**Exercise**
Copy out every row from the line containing "What is the greatest value displayed?" down through the line containing "At how many", both included, and reproduce nothing else.

**Information given**
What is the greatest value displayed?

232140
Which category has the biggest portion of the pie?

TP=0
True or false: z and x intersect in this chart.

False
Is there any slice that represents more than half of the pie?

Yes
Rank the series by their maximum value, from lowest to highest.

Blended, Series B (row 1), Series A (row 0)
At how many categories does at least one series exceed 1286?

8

==

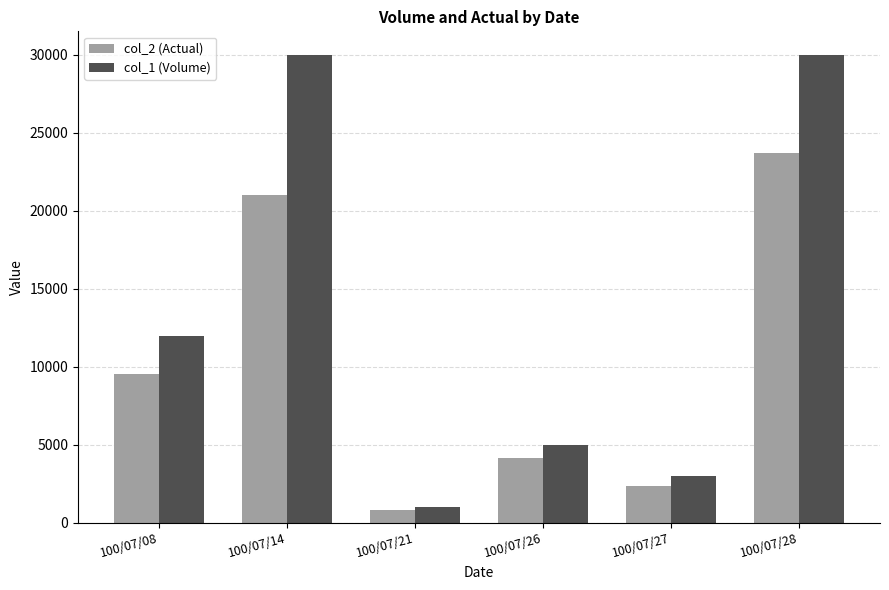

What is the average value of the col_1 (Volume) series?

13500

**Solution for this task**
What is the greatest value displayed?

232140
Which category has the biggest portion of the pie?

TP=0
True or false: z and x intersect in this chart.

False
Is there any slice that represents more than half of the pie?

Yes
Rank the series by their maximum value, from lowest to highest.

Blended, Series B (row 1), Series A (row 0)
At how many categories does at least one series exceed 1286?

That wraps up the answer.